• **What you are asked to do**: From the first line to the last, please print the entries exactly, omitting pictures.

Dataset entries
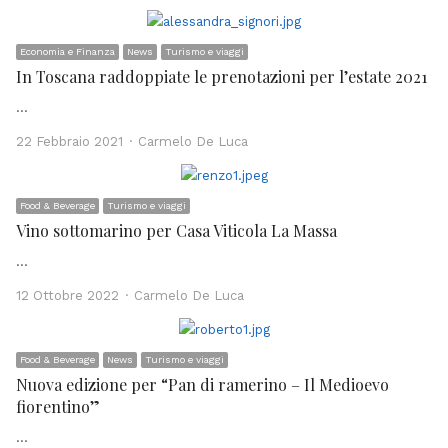
Economia e Finanza
News
Turismo e viaggi
In Toscana raddoppiate le prenotazioni per l’estate 2021
…
Author
22 Febbraio 2021
Carmelo De Luca
Food & Beverage
Turismo e viaggi
Vino sottomarino per Casa Viticola La Massa
…
Author
12 Ottobre 2022
Carmelo De Luca
Food & Beverage
News
Turismo e viaggi
Nuova edizione per “Pan di ramerino – Il Medioevo
fiorentino”
…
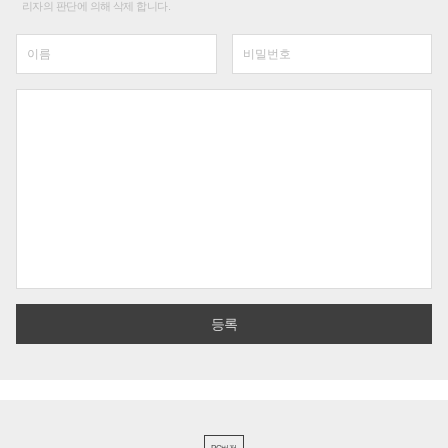
리자의 판단에 의해 삭제 합니다.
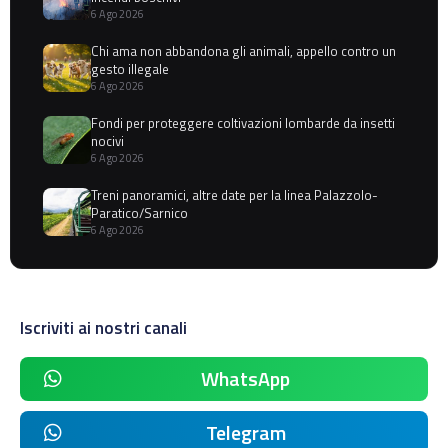
6 Ago 2026
Chi ama non abbandona gli animali, appello contro un
gesto illegale
6 Ago 2026
Fondi per proteggere coltivazioni lombarde da insetti
nocivi
6 Ago 2026
Treni panoramici, altre date per la linea Palazzolo-
Paratico/Sarnico
6 Ago 2026
Iscriviti ai nostri canali
WhatsApp
Telegram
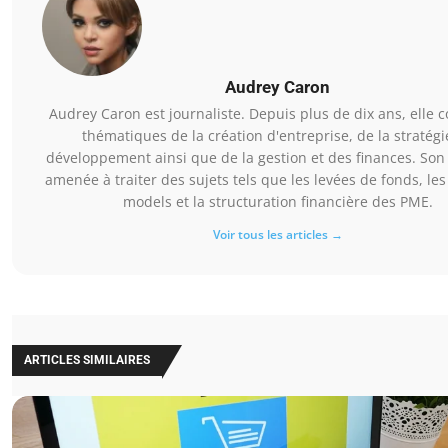
Audrey Caron
Audrey Caron est journaliste. Depuis plus de dix ans, elle c
thématiques de la création d'entreprise, de la stratégi
développement ainsi que de la gestion et des finances. Son t
amenée à traiter des sujets tels que les levées de fonds, le
models et la structuration financière des PME.
Voir tous les articles →
ARTICLES SIMILAIRES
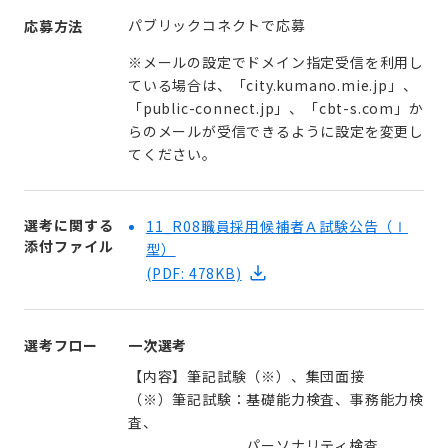
パブリックコネクトで応募
応募方法
※メールの設定でドメイン指定受信を利用し
ている場合は、「city.kumano.mie.jp」、
「public-connect.jp」、「cbt-s.com」か
らのメールが受信できるように設定を変更し
てください。
選考に関する
11_R08職員採用候補者Ａ試験公告（Ⅰ
添付ファイル
型）
(PDF: 478KB)
選考フロー
一次選考
【内容】筆記試験（※）、集団面接
（※）筆記試験：基礎能力検査、事務能力検
査、
パーソナリティ検査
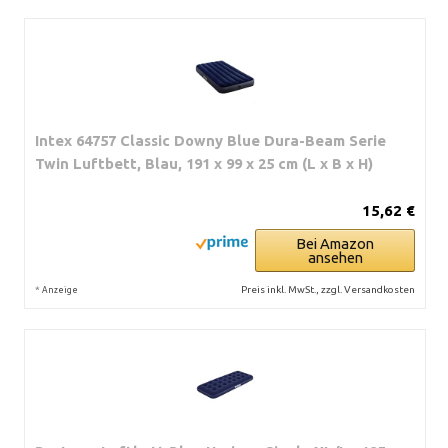
Intex 64757 Classic Downy Blue Dura-Beam Serie
Twin Luftbett, Blau, 191 x 99 x 25 cm (L x B x H)
15,62 €
Bei Amazon
ansehen
*
Preis inkl. MwSt., zzgl. Versandkosten
Anzeige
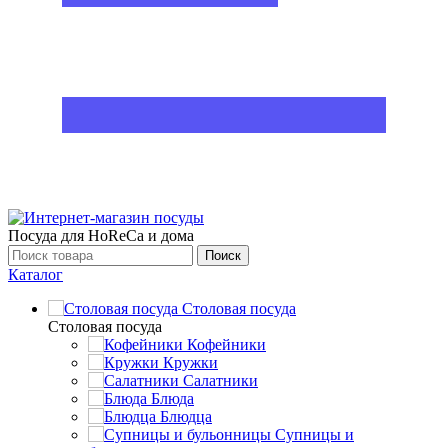
Посуда для HoReCa и дома
Поиск
Каталог
Столовая посуда
Столовая посуда
Кофейники
Кружки
Салатники
Блюда
Блюдца
Супницы и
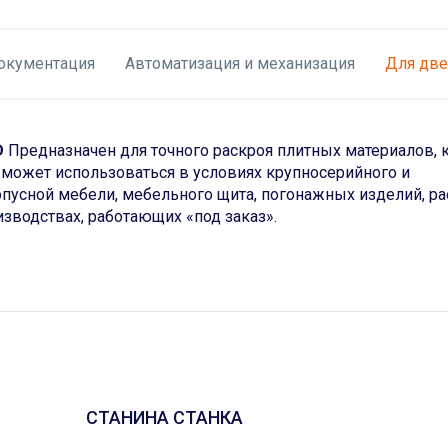
окументация
Автоматизация и механизация
Для две
D
Предназначен для точного раскроя плитных материалов, 
 может использоваться в условиях крупносерийного и
рпусной мебели, мебельного щита, погонажных изделий, ра
изводствах, работающих «под заказ».
СТАНИНА СТАНКА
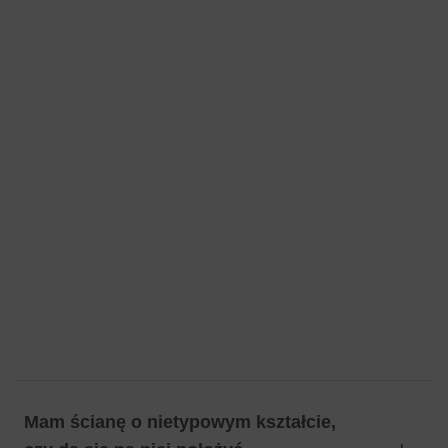
Mam ścianę o nietypowym kształcie,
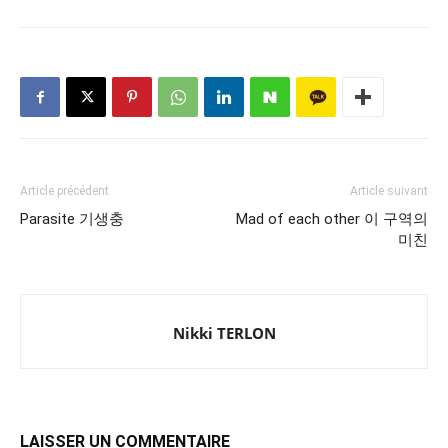
Article précédent
Article suivant
Parasite 기생충
Mad of each other 이 구역의
미친
Nikki TERLON
LAISSER UN COMMENTAIRE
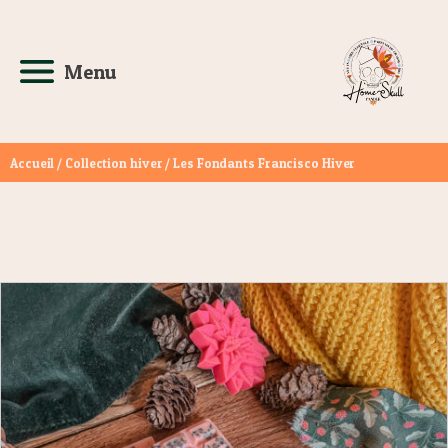
Menu
Accueil
/
Collection hiver
/ Les Fondants Francisco Hiver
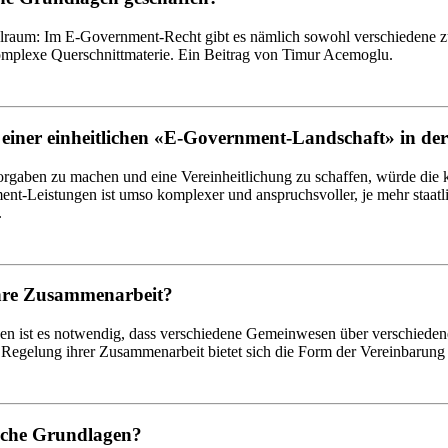
elraum: Im E-Government-Recht gibt es nämlich sowohl verschiedene 
mplexe Querschnittmaterie. Ein Beitrag von Timur Acemoglu.
einer einheitlichen «E-Government-Landschaft» in de
gaben zu machen und eine Vereinheitlichung zu schaffen, würde die k
t-Leistungen ist umso komplexer und anspruchsvoller, je mehr staatl
.
ihre Zusammenarbeit?
n ist es notwendig, dass verschiedene Gemeinwesen über verschiedene
gelung ihrer Zusammenarbeit bietet sich die Form der Vereinbarung 
liche Grundlagen?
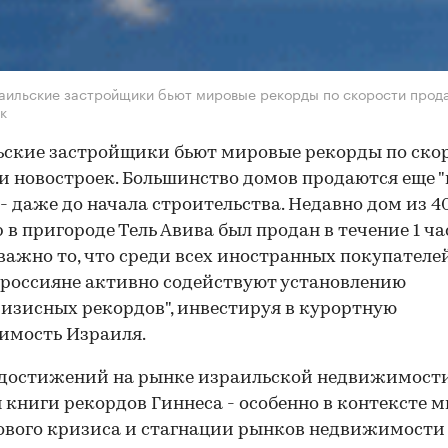
аильские застройщики бьют мировые рекорды по скорости прод
к
ские застройщики бьют мировые рекорды по ско
 новостроек. Большинство домов продаются еще "
 - даже до начала строительства. Недавно дом из 4
 в пригороде Тель Авива был продан в течение 1 ча
ажно то, что среди всех иностранных покупателе
россияне активно содействуют установлению
изисных рекордов", инвестируя в курортную
имость Израиля.
 достижений на рынке израильской недвижимост
 книги рекордов Гиннеса - особенно в контексте 
вого кризиса и стагнации рынков недвижимости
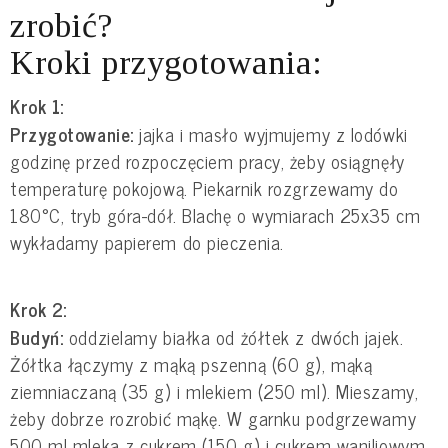
zrobić?
Kroki przygotowania:
Krok 1:
Przygotowanie:
jajka i masło wyjmujemy z lodówki
godzinę przed rozpoczęciem pracy, żeby osiągnęły
temperaturę pokojową. Piekarnik rozgrzewamy do
180°C, tryb góra-dół. Blachę o wymiarach 25x35 cm
wykładamy papierem do pieczenia.
Krok 2:
Budyń:
oddzielamy białka od żółtek z dwóch jajek.
Żółtka łączymy z mąką pszenną (60 g), mąką
ziemniaczaną (35 g) i mlekiem (250 ml). Mieszamy,
żeby dobrze rozrobić mąkę. W garnku podgrzewamy
500 ml mleka z cukrem (150 g) i cukrem waniliowym.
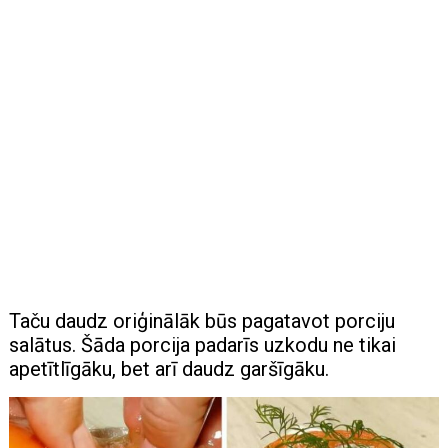
Taču daudz oriģinālāk būs pagatavot porciju
salātus. Šāda porcija padarīs uzkodu ne tikai
apetītlīgāku, bet arī daudz garšīgāku.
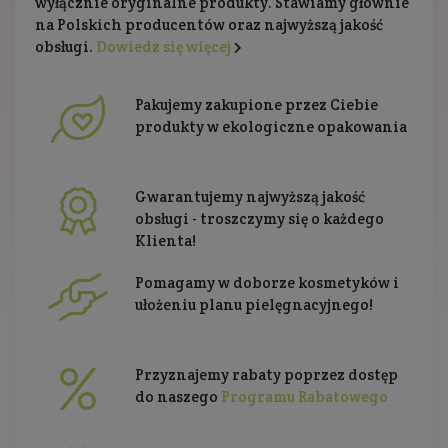
wyłącznie oryginalne produkty. Stawiamy głównie
na Polskich producentów oraz najwyższą jakość
obsługi.
Dowiedz się więcej
Pakujemy zakupione przez Ciebie
produkty w ekologiczne opakowania
Gwarantujemy najwyższą jakość
obsługi - troszczymy się o każdego
Klienta!
Pomagamy w doborze kosmetyków i
ułożeniu planu pielęgnacyjnego!
Przyznajemy rabaty poprzez dostęp
do naszego
Programu Rabatowego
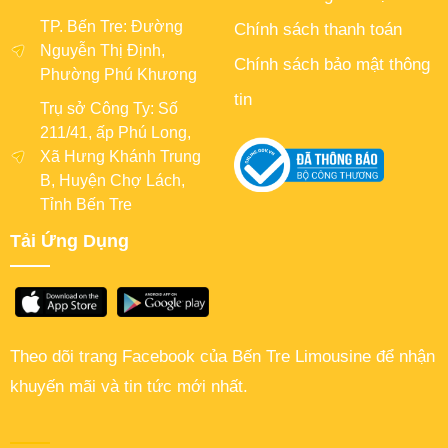
TP. Bến Tre: Đường
Chính sách thanh toán
Nguyễn Thị Định,
Chính sách bảo mật thông
Phường Phú Khương
tin
Trụ sở Công Ty: Số
211/41, ấp Phú Long,
Xã Hưng Khánh Trung
B, Huyện Chợ Lách,
Tỉnh Bến Tre
Tải Ứng Dụng
Theo dõi trang Facebook của Bến Tre Limousine để nhận
khuyến mãi và tin tức mới nhất.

• **Exercise solution**:
Economia e Finanza
News
Turismo e viaggi
In Toscana raddoppiate le prenotazioni per l’estate 2021
…
Author
22 Febbraio 2021
Carmelo De Luca
Food & Beverage
Turismo e viaggi
Vino sottomarino per Casa Viticola La Massa
…
Author
12 Ottobre 2022
Carmelo De Luca
Food & Beverage
News
Turismo e viaggi
Nuova edizione per “Pan di ramerino – Il Medioevo
fiorentino”
…
리자의 판단에 의해 삭제 합니다.
6 Ago 2026
Chi ama non abbandona gli animali, appello contro un
gesto illegale
6 Ago 2026
Fondi per proteggere coltivazioni lombarde da insetti
nocivi
6 Ago 2026
Treni panoramici, altre date per la linea Palazzolo-
Paratico/Sarnico
6 Ago 2026
Iscriviti ai nostri canali
WhatsApp
Telegram
Audrey Caron
Audrey Caron est journaliste. Depuis plus de dix ans, elle c
thématiques de la création d'entreprise, de la stratégi
développement ainsi que de la gestion et des finances. Son t
amenée à traiter des sujets tels que les levées de fonds, le
models et la structuration financière des PME.
Voir tous les articles →
ARTICLES SIMILAIRES
パブリックコネクトで応募
応募方法
※メールの設定でドメイン指定受信を利用し
ている場合は、「city.kumano.mie.jp」、
「public-connect.jp」、「cbt-s.com」か
らのメールが受信できるように設定を変更し
てください。
選考に関する
11_R08職員採用候補者Ａ試験公告（Ⅰ
添付ファイル
型）
(PDF: 478KB)
選考フロー
一次選考
【内容】筆記試験（※）、集団面接
（※）筆記試験：基礎能力検査、事務能力検
査、
パーソナリティ検査
Intex 64757 Classic Downy Blue Dura-Beam Serie
Twin Luftbett, Blau, 191 x 99 x 25 cm (L x B x H)
15,62 €
Bei Amazon
ansehen
*
Preis inkl. MwSt., zzgl. Versandkosten
Anzeige
Посуда для HoReCa и дома
Поиск
Каталог
Столовая посуда
Столовая посуда
Кофейники
Кружки
Салатники
Блюда
Блюдца
Супницы и
окументация
Автоматизация и механизация
Для две
D
Предназначен для точного раскроя плитных материалов, 
 может использоваться в условиях крупносерийного и
рпусной мебели, мебельного щита, погонажных изделий, ра
изводствах, работающих «под заказ».
СТАНИНА СТАНКА
Mam ścianę o nietypowym kształcie,
Article précédent
Article suivant
Parasite 기생충
Mad of each other 이 구역의
미친
Nikki TERLON
LAISSER UN COMMENTAIRE
Menu
Accueil
/
Collection hiver
/ Les Fondants Francisco Hiver
elraum: Im E-Government-Recht gibt es nämlich sowohl verschiedene 
mplexe Querschnittmaterie. Ein Beitrag von Timur Acemoglu.
einer einheitlichen «E-Government-Landschaft» in de
gaben zu machen und eine Vereinheitlichung zu schaffen, würde die k
t-Leistungen ist umso komplexer und anspruchsvoller, je mehr staatl
.
ihre Zusammenarbeit?
n ist es notwendig, dass verschiedene Gemeinwesen über verschiedene
gelung ihrer Zusammenarbeit bietet sich die Form der Vereinbarung 
liche Grundlagen?
аильские застройщики бьют мировые рекорды по скорости прод
к
ские застройщики бьют мировые рекорды по ско
 новостроек. Большинство домов продаются еще "
 - даже до начала строительства. Недавно дом из 4
 в пригороде Тель Авива был продан в течение 1 ча
ажно то, что среди всех иностранных покупателе
россияне активно содействуют установлению
изисных рекордов", инвестируя в курортную
имость Израиля.
 достижений на рынке израильской недвижимост
 книги рекордов Гиннеса - особенно в контексте 
вого кризиса и стагнации рынков недвижимости
zrobić?
Kroki przygotowania:
Krok 1:
Przygotowanie:
jajka i masło wyjmujemy z lodówki
godzinę przed rozpoczęciem pracy, żeby osiągnęły
temperaturę pokojową. Piekarnik rozgrzewamy do
180°C, tryb góra-dół. Blachę o wymiarach 25x35 cm
wykładamy papierem do pieczenia.
Krok 2:
Budyń:
oddzielamy białka od żółtek z dwóch jajek.
Żółtka łączymy z mąką pszenną (60 g), mąką
ziemniaczaną (35 g) i mlekiem (250 ml). Mieszamy,
żeby dobrze rozrobić mąkę. W garnku podgrzewamy
500 ml mleka z cukrem (150 g) i cukrem waniliowym.
Taču daudz oriģinālāk būs pagatavot porciju
salātus. Šāda porcija padarīs uzkodu ne tikai
apetītlīgāku, bet arī daudz garšīgāku.
wyłącznie oryginalne produkty. Stawiamy głównie
na Polskich producentów oraz najwyższą jakość
obsługi.
Dowiedz się więcej
Pakujemy zakupione przez Ciebie
produkty w ekologiczne opakowania
Gwarantujemy najwyższą jakość
obsługi - troszczymy się o każdego
Klienta!
Pomagamy w doborze kosmetyków i
ułożeniu planu pielęgnacyjnego!
Przyznajemy rabaty poprzez dostęp
do naszego
Programu Rabatowego
TP. Bến Tre: Đường
Chính sách thanh toán
Nguyễn Thị Định,
Chính sách bảo mật thông
Phường Phú Khương
tin
Trụ sở Công Ty: Số
211/41, ấp Phú Long,
Xã Hưng Khánh Trung
B, Huyện Chợ Lách,
Tỉnh Bến Tre
Tải Ứng Dụng
Theo dõi trang Facebook của Bến Tre Limousine để nhận
khuyến mãi và tin tức mới nhất.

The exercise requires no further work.